The npm attack is a preview, not an anomaly. As agents touch more, "what is it allowed to do" becomes the whole game. Build tools that are powerful for their job and inert for everything else, and put the dangerous capabilities behind a gate with a paper trail. For the broader case that this boring, unglamorous infrastructure is what actually ships, see the boring infrastructure that actually ships; for the read-only tool above, see why your AI keeps breaking code it can't see.

FAQ

Were Claude Code and Codex hacked?
Not the tools themselves. Attackers shipped 314 malicious npm packages targeting the agents' hooks and startup mechanisms, so a poisoned dependency could run code in the agent's session and steal AWS/SSH/vault credentials. It is a supply-chain attack on what the agent is allowed to run.

What is least privilege for AI agents?
Giving the agent and each tool the narrowest access the task needs: read-only over read-write, one directory over the whole disk, no network unless required, scoped short-lived credentials, and an audit log of every action.

Should I give an AI coding agent full filesystem or shell access?
No, not by default. Full access makes the whole machine the blast radius of any injection, poisoned package, or mistake. Confine it to a workspace, prefer read-only tools, block path traversal, and human-gate anything destructive or outbound.
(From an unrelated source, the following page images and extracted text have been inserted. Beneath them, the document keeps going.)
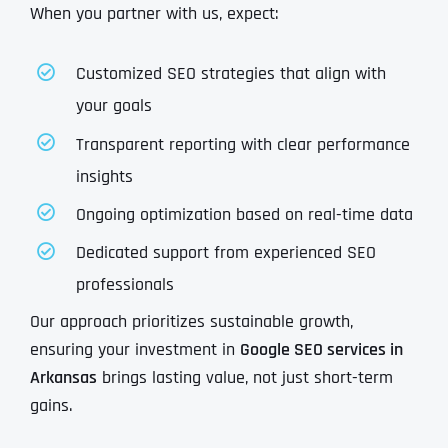
When you partner with us, expect:
Customized SEO strategies that align with
your goals
Transparent reporting with clear performance
insights
Ongoing optimization based on real-time data
Dedicated support from experienced SEO
professionals
Our approach prioritizes sustainable growth,
ensuring your investment in
Google SEO services in
Arkansas
brings lasting value, not just short-term
gains.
How do I make MCP tools safe to expose?
Read-only where possible (readOnlyHint), confine file access to an allowlisted root, scope which roles call which tool, keep connections outbound-only with secrets scrubbed, pin the tool list against rug-pulls, log every call, and gate writes/deploys behind human approval.

Does a more constrained agent beat a powerful one?
For anything touching real data, yes. Trust comes from the boundaries, not the model. A modest model confined to one read-only folder with an audit log is safer to run, and the only version a regulated org will allow.